This two-volume work is the result of seven months of field work in Egypt, during which Alfred Butler was a private tutor to Prince Tawfik from 1880 to 1881. Butler visited most of the old churches and monasteries in and around Cairo and traveled to the Wadi al-Natrun, the monasteries of the Red Sea and a number of churches in Upper Egypt. His descriptions are invaluable and sometimes are the only record of what we know about a certain object or church.

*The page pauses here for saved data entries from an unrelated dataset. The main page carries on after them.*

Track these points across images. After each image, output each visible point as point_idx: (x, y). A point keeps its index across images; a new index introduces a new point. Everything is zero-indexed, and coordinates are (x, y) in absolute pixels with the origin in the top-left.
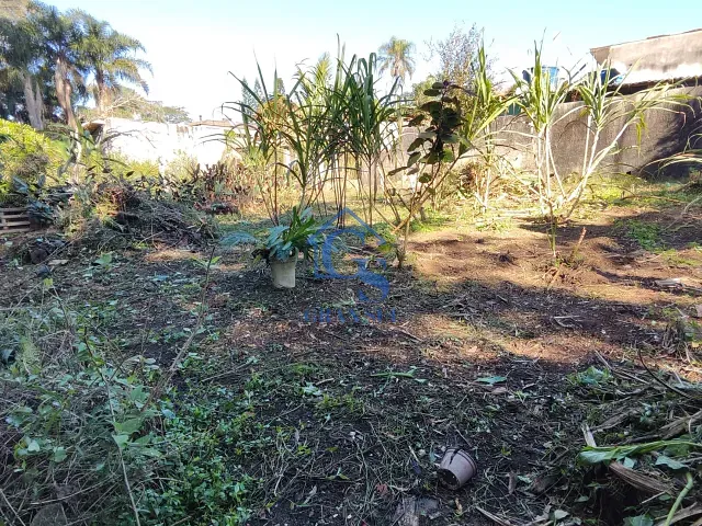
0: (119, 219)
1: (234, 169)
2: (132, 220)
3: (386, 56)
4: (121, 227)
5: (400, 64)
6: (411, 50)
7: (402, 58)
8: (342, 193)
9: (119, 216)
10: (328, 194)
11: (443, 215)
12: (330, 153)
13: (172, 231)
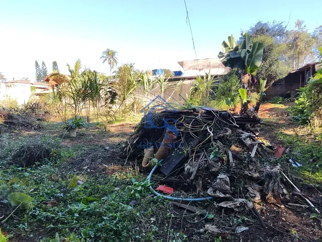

"It is an important document for its time and an early and influential example of unprejudiced scholarly interest for the culture of the Coptic Church."--Karel InnemTe, Leiden University, from the introduction to this reprint
Alfred Joshua Butler was born at Loughborough, Leicestershire in 1850. He studied at Trinity College, Oxford, and then was elected fellow of Brasenose College, Oxford. After being assistant master at Winchester from 1874 to 1879, he was the private tutor to Prince Tawfik in 1880-81. He kept an interest for Egypt till the end of his life. He also wrote The Arab Conquest of Egypt (1902), and Court Life in Egypt (London, 1887), partly based on his own experiences. Together with B.T.A. Evetts he published The Churches and Monasteries of Egypt and some neighbouring Countries attributed to Abu Salih, the Armenian (1895, Gorgias Press reprint 2001).